Rule is executed successfully but still snakemake throws an error
FridolinHaag opened this issue · 1 comments
The following strange behavior occurs for me: jobs are executed successfully, but snakemake then still throws an error; with the --keep-incomplete
option I can keep the created files, but this seems not a sound solution. The logs give me no indication of what is wrong. I am not sure this is an issue/bug that can actually be addressed in the htcondor profile, but perhaps you have an idea.
Snakemake version: snakemake-minimal 6.6.1; python-htcondor 9.1.1
Example:
Snakefile:
rule all:
input:
expand("myout/file_{index}.txt", index = range(2))
rule create:
output:
"myout/file_{index}.txt"
run:
print("Creating file " + wildcards.index)

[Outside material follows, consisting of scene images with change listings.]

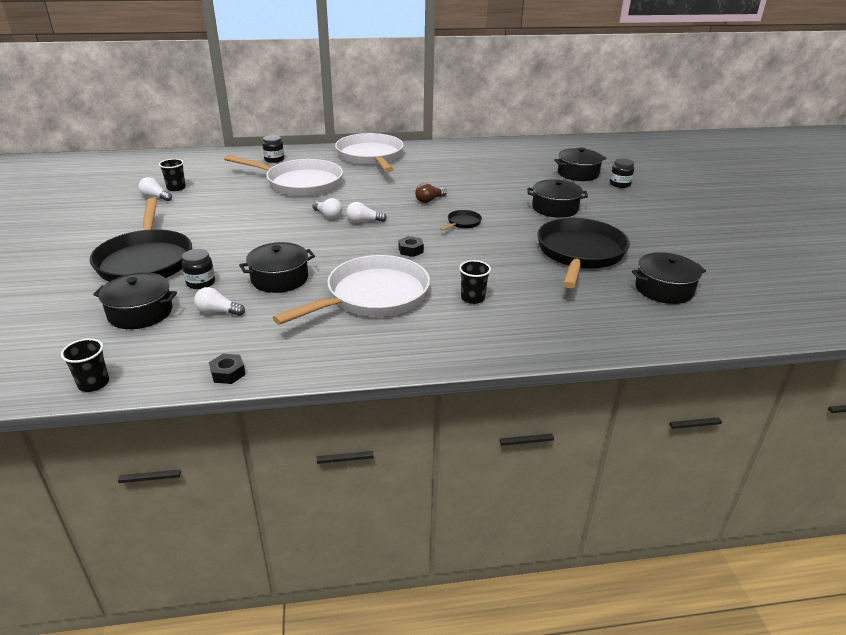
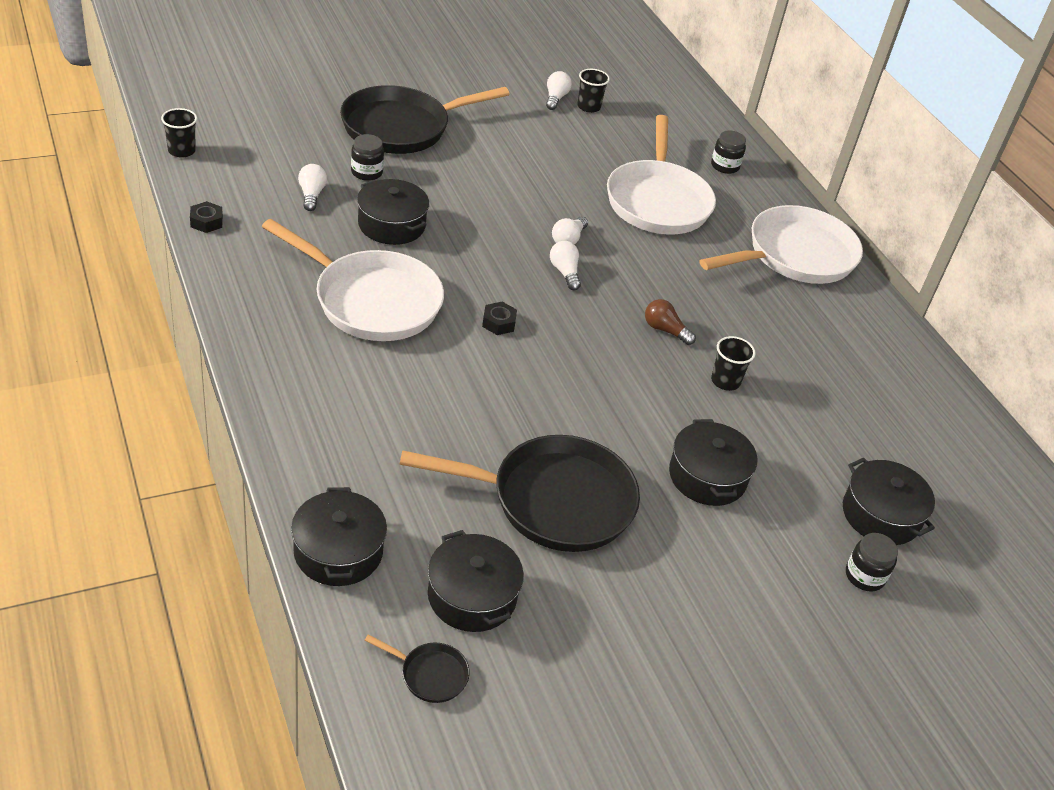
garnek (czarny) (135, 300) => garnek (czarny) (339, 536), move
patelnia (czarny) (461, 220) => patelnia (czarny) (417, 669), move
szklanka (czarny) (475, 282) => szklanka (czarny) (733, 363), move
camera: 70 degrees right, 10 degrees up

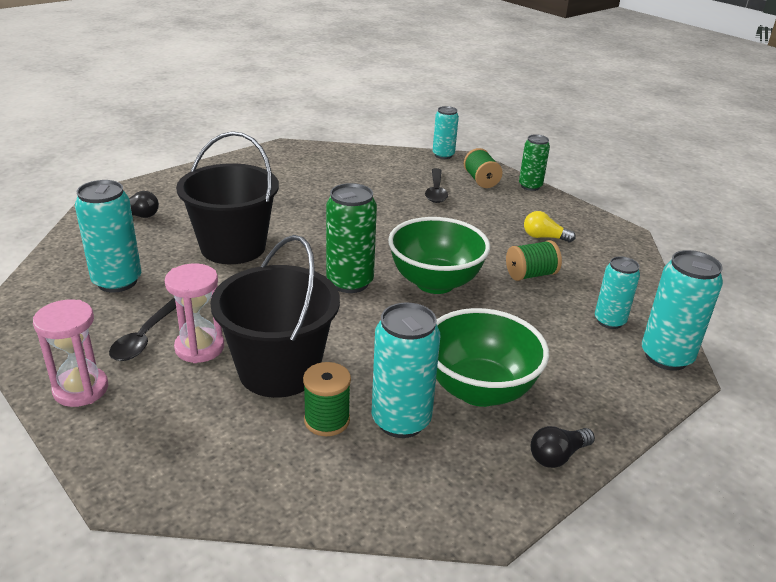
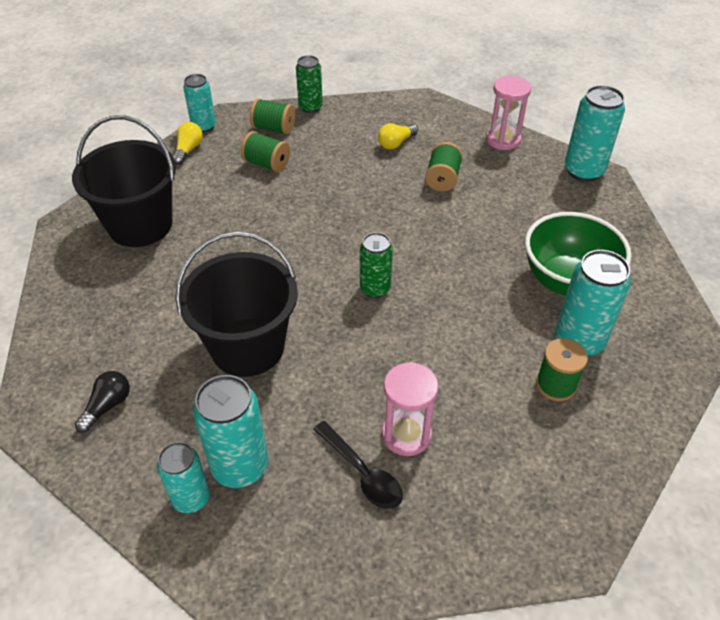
klepsydra (różowy) (70, 353) => klepsydra (różowy) (508, 113), move
wiadro (czarny) (275, 316) => wiadro (czarny) (124, 181), move
puszka (zielony) (351, 238) => puszka (zielony) (376, 265), x0.65
miska (zielony) (439, 255) => nothing
łyżka (czarny) (436, 185) => szpulka (zielony) (265, 151)
żarówka (czarny) (563, 447) => nothing
puszka (turkusowy) (617, 292) => puszka (turkusowy) (183, 477), move
nothing => żarówka (żółty) (188, 143)
camera: 55 degrees left, 15 degrees up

with open(output[0], "w") as out:
out.write(wildcards.index)
print("Success creating file " + wildcards.index)
snakemake log with the error:
Building DAG of jobs...
Using shell: /usr/bin/bash
Provided cluster nodes: 5000
Job stats:
job count min threads max threads
------ ------- ------------- -------------
all 1 1 1
create 2 1 1
total 3 1 1
Select jobs to execute...
(...)
[Tue Aug 3 10:45:10 2021]
rule create:
output: myout/file_0.txt
jobid: 1
wildcards: index=0
resources: tmpdir=/tmp
Submitted job 1 with external jobid '1_5c6be0e5-5c2d-4378-bb3f-fd344e84b552_139'.
(...)
[Tue Aug 3 10:45:18 2021]
Error in rule create:
jobid: 1
output: myout/file_0.txt
cluster_jobid: 1_5c6be0e5-5c2d-4378-bb3f-fd344e84b552_139
Error executing rule create on cluster (jobid: 1, external: 1_5c6be0e5-5c2d-4378-bb3f-fd344e84b552_139, jobscript: /home/mypath/.snakemake/tmp._8ciql23/snakejob.create.1.sh). For error details see the cluster log and the log files of the involved rule(s).

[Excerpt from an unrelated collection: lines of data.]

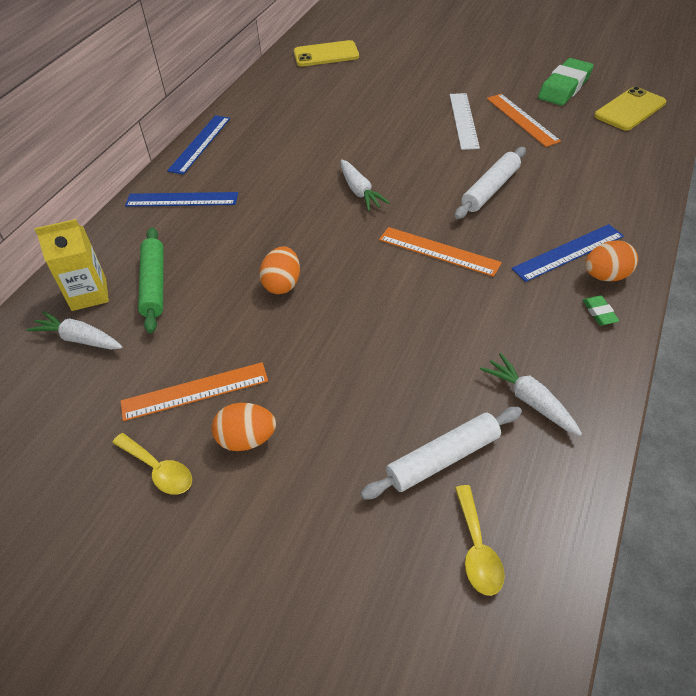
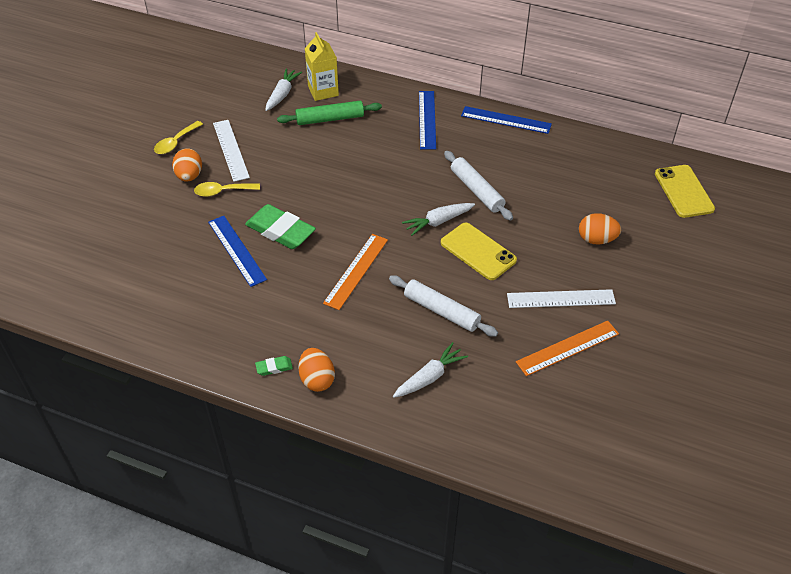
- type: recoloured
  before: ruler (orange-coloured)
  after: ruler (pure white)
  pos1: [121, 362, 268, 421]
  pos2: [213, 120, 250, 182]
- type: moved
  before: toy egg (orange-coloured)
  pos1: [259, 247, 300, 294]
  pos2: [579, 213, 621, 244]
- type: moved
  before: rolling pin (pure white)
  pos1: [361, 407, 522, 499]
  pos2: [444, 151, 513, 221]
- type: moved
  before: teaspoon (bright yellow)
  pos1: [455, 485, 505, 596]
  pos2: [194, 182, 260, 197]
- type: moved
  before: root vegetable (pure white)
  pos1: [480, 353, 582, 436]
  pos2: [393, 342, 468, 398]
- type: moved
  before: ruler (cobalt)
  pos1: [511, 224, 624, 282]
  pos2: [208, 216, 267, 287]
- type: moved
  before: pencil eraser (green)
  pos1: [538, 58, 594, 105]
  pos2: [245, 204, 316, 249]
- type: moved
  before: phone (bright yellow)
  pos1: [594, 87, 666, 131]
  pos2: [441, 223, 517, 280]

Shutting down, this might take some time.
Exiting because a job execution failed. Look above for error message
Complete log: /home/mypath/.snakemake/log/2021-08-03T104507.463350.snakemake.log
But condor.err shows the job finished, and the files are actually created:
Building DAG of jobs...
Using shell: /usr/bin/bash
Provided cores: 128
Rules claiming more threads will be scaled down.
Select jobs to execute...
[Tue Aug 3 10:45:14 2021]
rule create:
output: myout/file_0.txt
jobid: 0
wildcards: index=0
resources: mem_mb=1000, disk_mb=1000, tmpdir=/var/lib/condor/execute/dir_111320
[Tue Aug 3 10:45:14 2021]
Finished job 0.
1 of 1 steps (100%) done
condor.log
000 (139.000.000) 08/03 10:45:10 Job submitted from host: <10.10.1.2:9618?addrs=10.10.1.2-9618&noUDP&sock=9826_65ad_4>
...
001 (139.000.000) 08/03 10:45:13 Job executing on host: <10.0.81.101:9618?addrs=10.0.81.101-9618&noUDP&sock=2662_7d33_3>
...
006 (139.000.000) 08/03 10:45:14 Image size of job updated: 1250
0 - MemoryUsage of job (MB)
0 - ResidentSetSize of job (KB)
...
005 (139.000.000) 08/03 10:45:14 Job terminated.
(1) Normal termination (return value 0)
Usr 0 00:00:00, Sys 0 00:00:00 - Run Remote Usage
Usr 0 00:00:00, Sys 0 00:00:00 - Run Local Usage
Usr 0 00:00:00, Sys 0 00:00:00 - Total Remote Usage
Usr 0 00:00:00, Sys 0 00:00:00 - Total Local Usage
0 - Run Bytes Sent By Job
0 - Run Bytes Received By Job
0 - Total Bytes Sent By Job
0 - Total Bytes Received By Job
Partitionable Resources : Usage Request Allocated
Cpus : 1 1
Disk (KB) : 1250 1250 3913769
Gpus : 4
Memory (MB) : 0 2 2
...
Any ideas?
I started afresh creating a new profile in a new conda environment and the problem does not occur anymore. Possibly this was a file system problem as well. While it remains a bit mysterious, I think we can assume this was my user error and this issue can be deleted.